--- PASSAGE PROVIDED ---
# Three Tales of Madness



## Polednice

*OR 'IDIOTS AND SOCIOPATHS'*

*One*

Antony - an Idiot - recently planned to propose to his girlfriend, but has recently been dumped. The female in question, Chloe - a Sociopath - decided to dispose of him for some unknowable reason, yet no tears have been shed, no lovers' routines discarded, as they experienced that rare brand of true love which isn't missed when it's undone. Naturally, having been a former couple of ten-dates-long (each of them in the peculiar company of Chloe's mother), the pair became friends on facebook. And, naturally, facebook-friend contracts being what they are, they remained friends online though enemies offline.

Chloe - a vindictive Sociopath - began spreading facebook rumours (which in turn became real-world slurs) about Antony, which I understand to have some vague relation to paedophilia and other perversions. Antony - an asinine Idiot - decided to leave a comment for her cyber-self saying something similar to: "My God, dear woman, won't you please shut the **** up about the size of my manhood or I shall surely burn down your abode." A direct quotation eludes me, but I believe it may look something like this: "STFU lolz or Ill ****** buRn ur hous down."
---
» **REQUESTS**
(A) In the Polednice excerpt, how many dates long was Antony and Chloe's relationship, and who was present on each of them?
(B) Reproduce the Polednice excerpt from "# Three Tales" to "though enemies offline.".
(C) Which title and heading lines come before the first paragraph of the Polednice excerpt?
The material that follows has no connection to the Polednice excerpt.
--- GIVEN INFORMATION ---
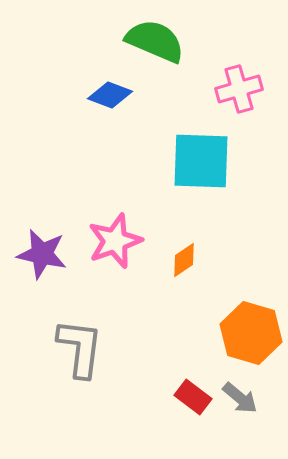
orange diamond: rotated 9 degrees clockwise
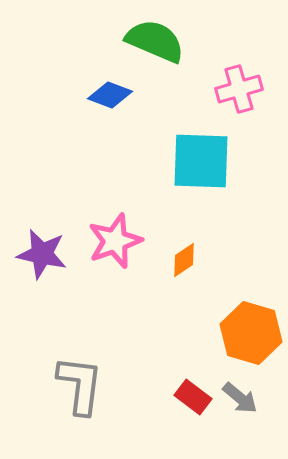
gray L-shape: moved 37 px down
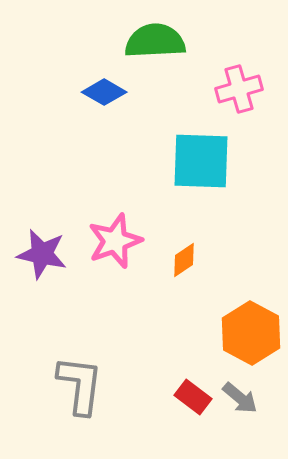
green semicircle: rotated 26 degrees counterclockwise
blue diamond: moved 6 px left, 3 px up; rotated 9 degrees clockwise
orange hexagon: rotated 12 degrees clockwise
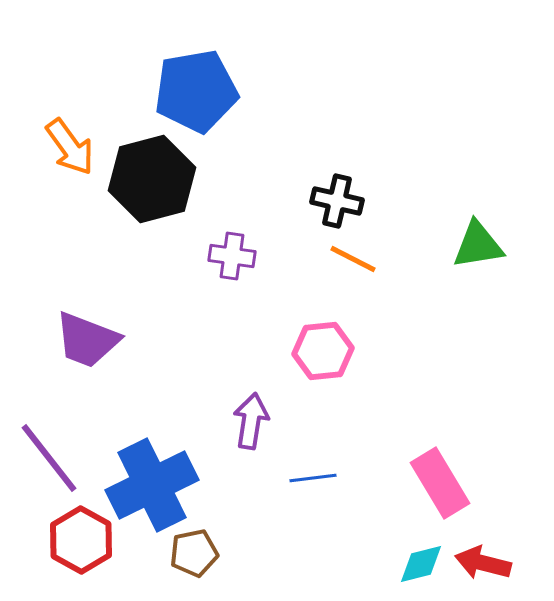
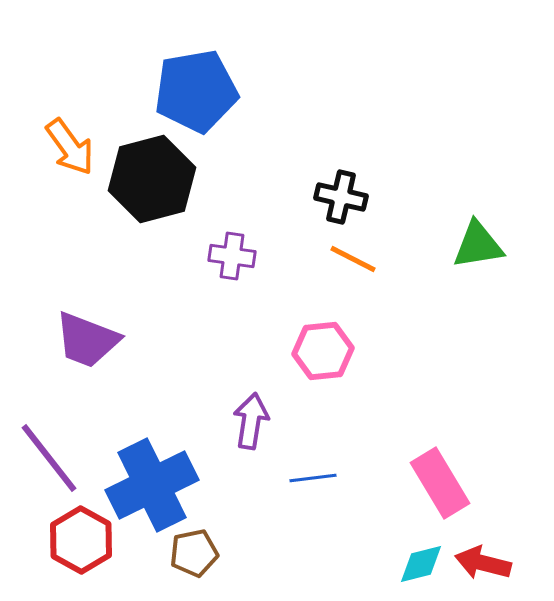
black cross: moved 4 px right, 4 px up
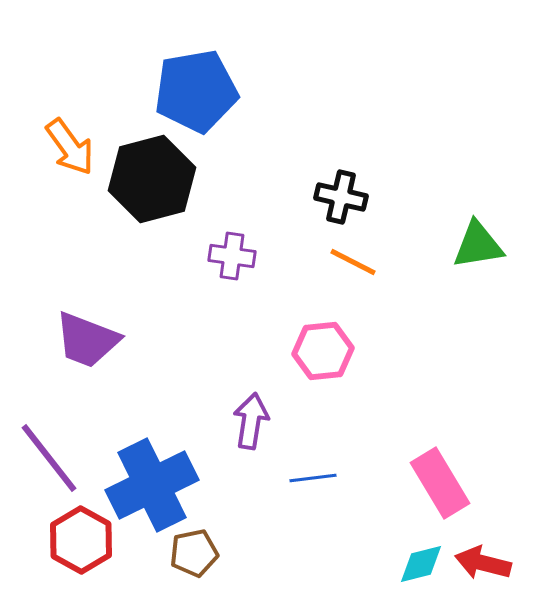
orange line: moved 3 px down
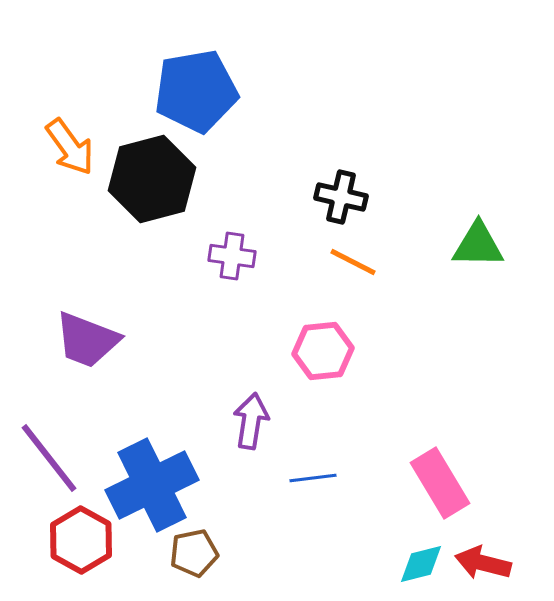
green triangle: rotated 10 degrees clockwise
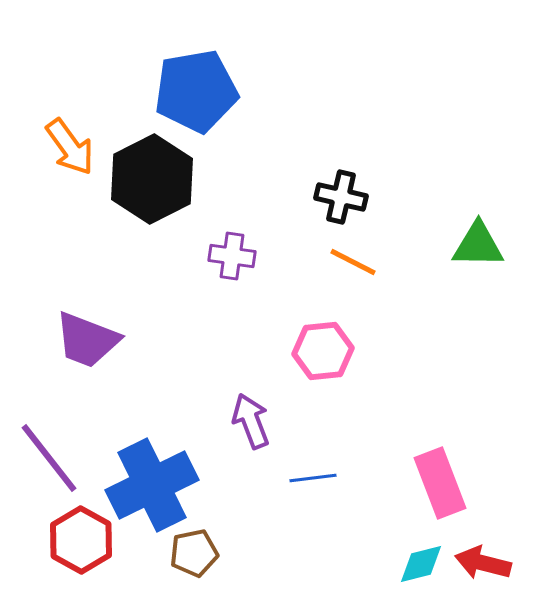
black hexagon: rotated 12 degrees counterclockwise
purple arrow: rotated 30 degrees counterclockwise
pink rectangle: rotated 10 degrees clockwise
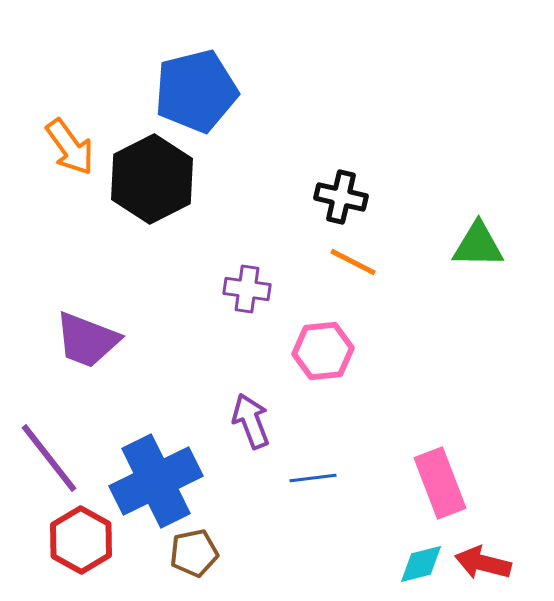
blue pentagon: rotated 4 degrees counterclockwise
purple cross: moved 15 px right, 33 px down
blue cross: moved 4 px right, 4 px up
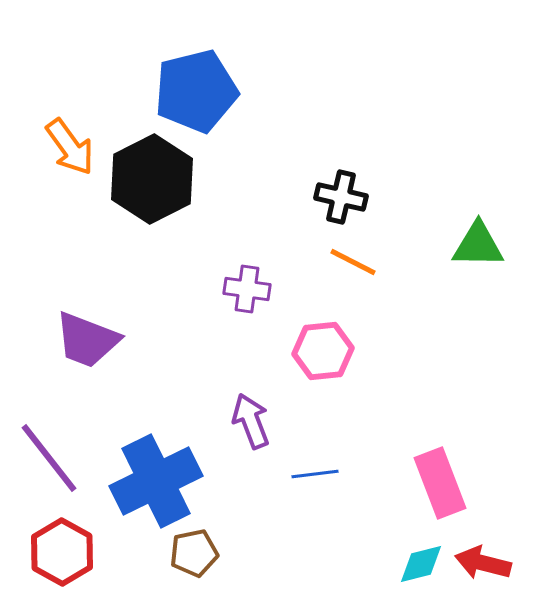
blue line: moved 2 px right, 4 px up
red hexagon: moved 19 px left, 12 px down
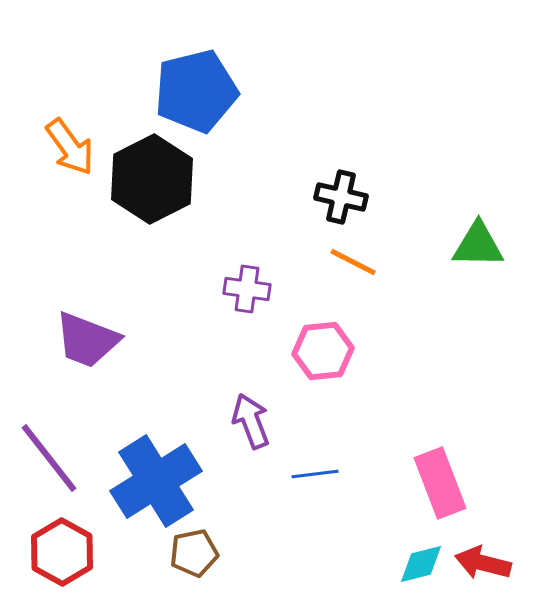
blue cross: rotated 6 degrees counterclockwise
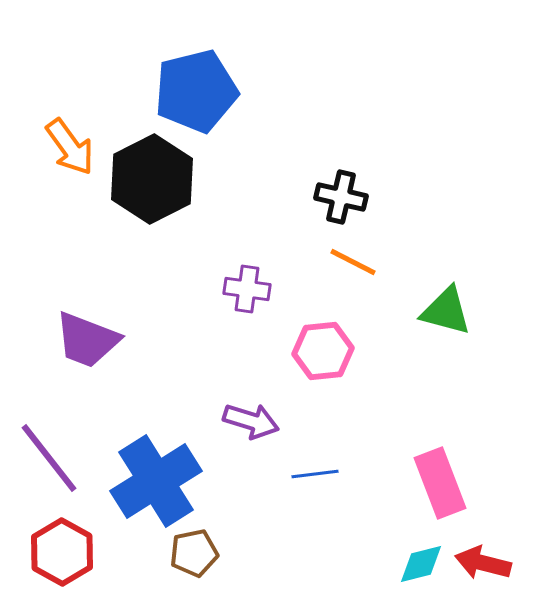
green triangle: moved 32 px left, 66 px down; rotated 14 degrees clockwise
purple arrow: rotated 128 degrees clockwise
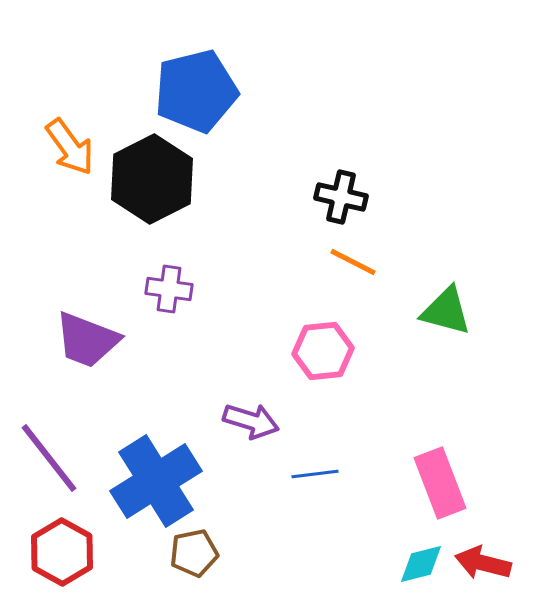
purple cross: moved 78 px left
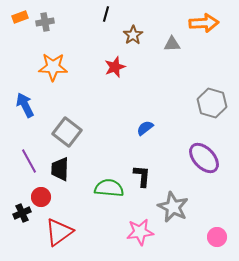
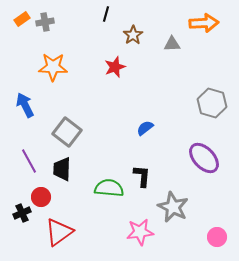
orange rectangle: moved 2 px right, 2 px down; rotated 14 degrees counterclockwise
black trapezoid: moved 2 px right
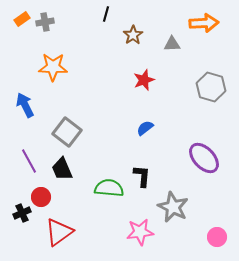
red star: moved 29 px right, 13 px down
gray hexagon: moved 1 px left, 16 px up
black trapezoid: rotated 25 degrees counterclockwise
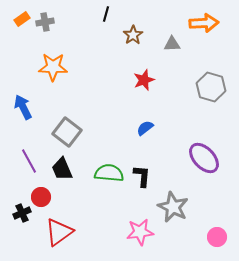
blue arrow: moved 2 px left, 2 px down
green semicircle: moved 15 px up
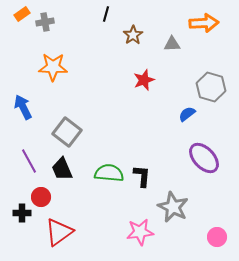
orange rectangle: moved 5 px up
blue semicircle: moved 42 px right, 14 px up
black cross: rotated 24 degrees clockwise
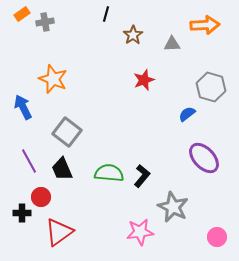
orange arrow: moved 1 px right, 2 px down
orange star: moved 12 px down; rotated 20 degrees clockwise
black L-shape: rotated 35 degrees clockwise
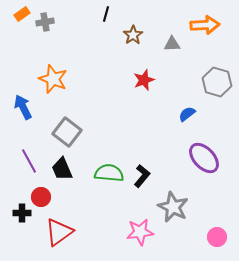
gray hexagon: moved 6 px right, 5 px up
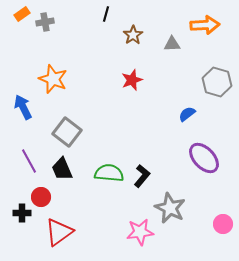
red star: moved 12 px left
gray star: moved 3 px left, 1 px down
pink circle: moved 6 px right, 13 px up
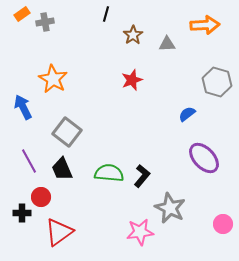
gray triangle: moved 5 px left
orange star: rotated 8 degrees clockwise
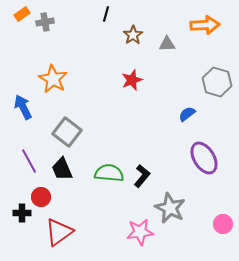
purple ellipse: rotated 12 degrees clockwise
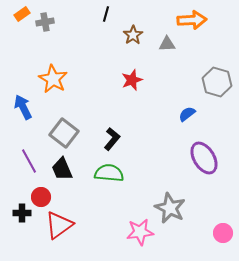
orange arrow: moved 13 px left, 5 px up
gray square: moved 3 px left, 1 px down
black L-shape: moved 30 px left, 37 px up
pink circle: moved 9 px down
red triangle: moved 7 px up
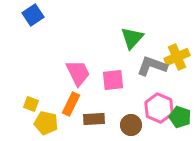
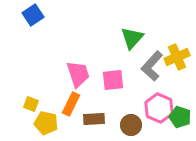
gray L-shape: rotated 68 degrees counterclockwise
pink trapezoid: moved 1 px down; rotated 8 degrees clockwise
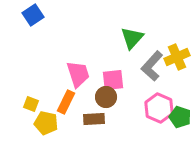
orange rectangle: moved 5 px left, 2 px up
brown circle: moved 25 px left, 28 px up
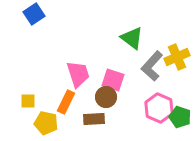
blue square: moved 1 px right, 1 px up
green triangle: rotated 35 degrees counterclockwise
pink square: rotated 25 degrees clockwise
yellow square: moved 3 px left, 3 px up; rotated 21 degrees counterclockwise
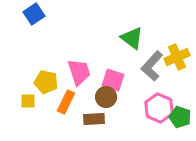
pink trapezoid: moved 1 px right, 2 px up
yellow pentagon: moved 41 px up
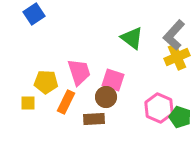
gray L-shape: moved 22 px right, 31 px up
yellow pentagon: rotated 10 degrees counterclockwise
yellow square: moved 2 px down
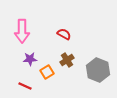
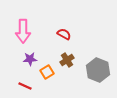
pink arrow: moved 1 px right
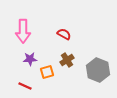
orange square: rotated 16 degrees clockwise
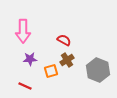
red semicircle: moved 6 px down
orange square: moved 4 px right, 1 px up
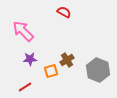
pink arrow: rotated 135 degrees clockwise
red semicircle: moved 28 px up
red line: moved 1 px down; rotated 56 degrees counterclockwise
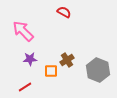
orange square: rotated 16 degrees clockwise
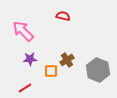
red semicircle: moved 1 px left, 4 px down; rotated 16 degrees counterclockwise
red line: moved 1 px down
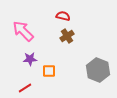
brown cross: moved 24 px up
orange square: moved 2 px left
---
» **EXERCISE RESULTS**
(A) Ten dates, each in the company of Chloe's mother.

(B)
# Three Tales of Madness



## Polednice

*OR 'IDIOTS AND SOCIOPATHS'*

*One*

Antony - an Idiot - recently planned to propose to his girlfriend, but has recently been dumped. The female in question, Chloe - a Sociopath - decided to dispose of him for some unknowable reason, yet no tears have been shed, no lovers' routines discarded, as they experienced that rare brand of true love which isn't missed when it's undone. Naturally, having been a former couple of ten-dates-long (each of them in the peculiar company of Chloe's mother), the pair became friends on facebook. And, naturally, facebook-friend contracts being what they are, they remained friends online though enemies offline.

(C) Three Tales of Madness; Polednice; OR 'IDIOTS AND SOCIOPATHS'; One